Wednesday, April 2, 2014

Nursery Raps

Hundreds of years ago there was no such thing as freedom of speech in England. People who spoke out against the king or others in power were likely to be imprisoned and tortured in the stocks or killed.

But sometimes underground movements managed to communicate and spread their protesting ideas to others without getting caught by using a sort of code. Lots of them couldn't read and write and written things could be discovered and used against them. Of course telephones hadn't been invented yet so those people would wander through the street markets calling out messages only others on their side could decipher.

Years ago I read a book called The Real Personages of Mother Goose by Katherine Elwes Thomas. That book, which was published back in 1930, suggests many nursery rhymes were originally hidden political statements. For example Humpty Dumpty and Rock-a-Bye Baby might have been about overthrowing kings.

Common people often sang in the streets for the purpose of collecting coins for their music, but not everyone could sing or had an attractive voice.
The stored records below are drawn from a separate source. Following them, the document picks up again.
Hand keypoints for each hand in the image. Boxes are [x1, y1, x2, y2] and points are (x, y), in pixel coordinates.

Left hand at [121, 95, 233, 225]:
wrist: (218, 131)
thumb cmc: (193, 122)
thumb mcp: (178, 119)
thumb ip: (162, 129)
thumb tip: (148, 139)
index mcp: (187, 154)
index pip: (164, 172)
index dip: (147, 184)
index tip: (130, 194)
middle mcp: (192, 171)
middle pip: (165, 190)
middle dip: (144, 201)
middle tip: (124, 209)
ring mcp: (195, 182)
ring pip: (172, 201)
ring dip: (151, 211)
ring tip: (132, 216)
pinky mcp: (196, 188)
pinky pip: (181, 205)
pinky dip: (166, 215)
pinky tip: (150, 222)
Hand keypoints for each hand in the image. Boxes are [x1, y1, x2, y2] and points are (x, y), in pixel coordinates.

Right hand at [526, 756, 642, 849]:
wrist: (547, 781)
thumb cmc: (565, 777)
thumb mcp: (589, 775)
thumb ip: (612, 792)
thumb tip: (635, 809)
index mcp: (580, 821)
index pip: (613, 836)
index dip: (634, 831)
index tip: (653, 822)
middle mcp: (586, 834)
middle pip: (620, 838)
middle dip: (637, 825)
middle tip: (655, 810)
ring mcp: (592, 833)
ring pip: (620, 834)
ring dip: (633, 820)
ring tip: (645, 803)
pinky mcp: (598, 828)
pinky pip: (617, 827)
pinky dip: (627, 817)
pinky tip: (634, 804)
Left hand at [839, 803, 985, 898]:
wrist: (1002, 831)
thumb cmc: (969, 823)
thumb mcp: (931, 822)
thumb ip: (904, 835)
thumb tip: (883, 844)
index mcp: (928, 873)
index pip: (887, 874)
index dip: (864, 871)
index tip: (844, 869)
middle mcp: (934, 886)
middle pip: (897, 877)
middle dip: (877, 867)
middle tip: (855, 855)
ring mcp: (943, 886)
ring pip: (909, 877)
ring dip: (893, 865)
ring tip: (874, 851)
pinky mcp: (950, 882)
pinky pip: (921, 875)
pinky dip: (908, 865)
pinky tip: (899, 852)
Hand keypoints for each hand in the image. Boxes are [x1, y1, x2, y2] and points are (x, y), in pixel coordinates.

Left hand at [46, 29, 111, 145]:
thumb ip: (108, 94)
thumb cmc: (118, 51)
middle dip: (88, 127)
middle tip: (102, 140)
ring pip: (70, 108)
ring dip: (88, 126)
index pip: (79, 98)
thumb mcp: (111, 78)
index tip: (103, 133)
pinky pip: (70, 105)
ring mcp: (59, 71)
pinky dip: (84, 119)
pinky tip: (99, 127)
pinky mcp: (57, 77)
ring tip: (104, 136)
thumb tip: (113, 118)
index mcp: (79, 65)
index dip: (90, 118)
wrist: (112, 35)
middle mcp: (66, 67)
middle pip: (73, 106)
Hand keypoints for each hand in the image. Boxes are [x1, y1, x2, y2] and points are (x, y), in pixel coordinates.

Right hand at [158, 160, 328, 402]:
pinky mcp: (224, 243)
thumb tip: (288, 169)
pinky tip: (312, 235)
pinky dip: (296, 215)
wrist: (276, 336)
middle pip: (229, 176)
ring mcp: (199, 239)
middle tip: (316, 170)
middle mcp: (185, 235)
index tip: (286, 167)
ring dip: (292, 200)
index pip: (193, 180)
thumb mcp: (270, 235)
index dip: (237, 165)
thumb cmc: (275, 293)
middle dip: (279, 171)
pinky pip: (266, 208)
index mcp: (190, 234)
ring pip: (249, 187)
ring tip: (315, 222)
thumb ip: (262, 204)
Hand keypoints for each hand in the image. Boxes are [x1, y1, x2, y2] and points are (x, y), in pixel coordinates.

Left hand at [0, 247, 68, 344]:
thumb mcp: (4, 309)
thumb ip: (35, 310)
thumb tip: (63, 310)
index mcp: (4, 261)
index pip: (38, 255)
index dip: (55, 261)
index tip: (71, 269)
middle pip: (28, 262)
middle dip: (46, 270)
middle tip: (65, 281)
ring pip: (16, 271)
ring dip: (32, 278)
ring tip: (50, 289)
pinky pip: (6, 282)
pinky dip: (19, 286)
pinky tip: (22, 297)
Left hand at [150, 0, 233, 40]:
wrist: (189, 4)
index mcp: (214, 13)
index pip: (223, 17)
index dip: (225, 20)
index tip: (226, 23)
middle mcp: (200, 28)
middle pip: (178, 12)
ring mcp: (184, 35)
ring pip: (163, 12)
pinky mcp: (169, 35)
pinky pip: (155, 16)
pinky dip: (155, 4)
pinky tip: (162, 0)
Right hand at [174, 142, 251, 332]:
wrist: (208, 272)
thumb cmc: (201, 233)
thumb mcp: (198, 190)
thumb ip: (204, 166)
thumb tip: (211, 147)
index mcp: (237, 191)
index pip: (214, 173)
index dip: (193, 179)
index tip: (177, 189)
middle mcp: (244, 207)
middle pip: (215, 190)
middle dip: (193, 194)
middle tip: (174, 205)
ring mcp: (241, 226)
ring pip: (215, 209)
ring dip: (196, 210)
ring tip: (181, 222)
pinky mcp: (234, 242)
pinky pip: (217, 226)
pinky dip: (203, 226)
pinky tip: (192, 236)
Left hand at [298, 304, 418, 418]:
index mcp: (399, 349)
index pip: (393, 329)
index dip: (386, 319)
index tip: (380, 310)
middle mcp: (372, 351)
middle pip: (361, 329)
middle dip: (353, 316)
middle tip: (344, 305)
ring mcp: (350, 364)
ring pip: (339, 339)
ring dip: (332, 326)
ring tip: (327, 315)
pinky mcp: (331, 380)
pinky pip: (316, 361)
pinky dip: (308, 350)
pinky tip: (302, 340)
For that reason I wouldn't be surprised if some of those political rhymes were actually performed there like modern rap music. 

Even if my guess isn't correct, it's fun to try rapping out some of those rhymes.

A more recent book, Pop Goes the Weasel; The Secret Meanings of Nursery Rhymes by Albert Jack, disagrees with Ms Thomas about the history of some specific rhymes, but agrees with her basic premise that some were originally political statements.

And, since I have a creative imagination, I enjoy thinking about rappers on the streets of England sharing news about their causes.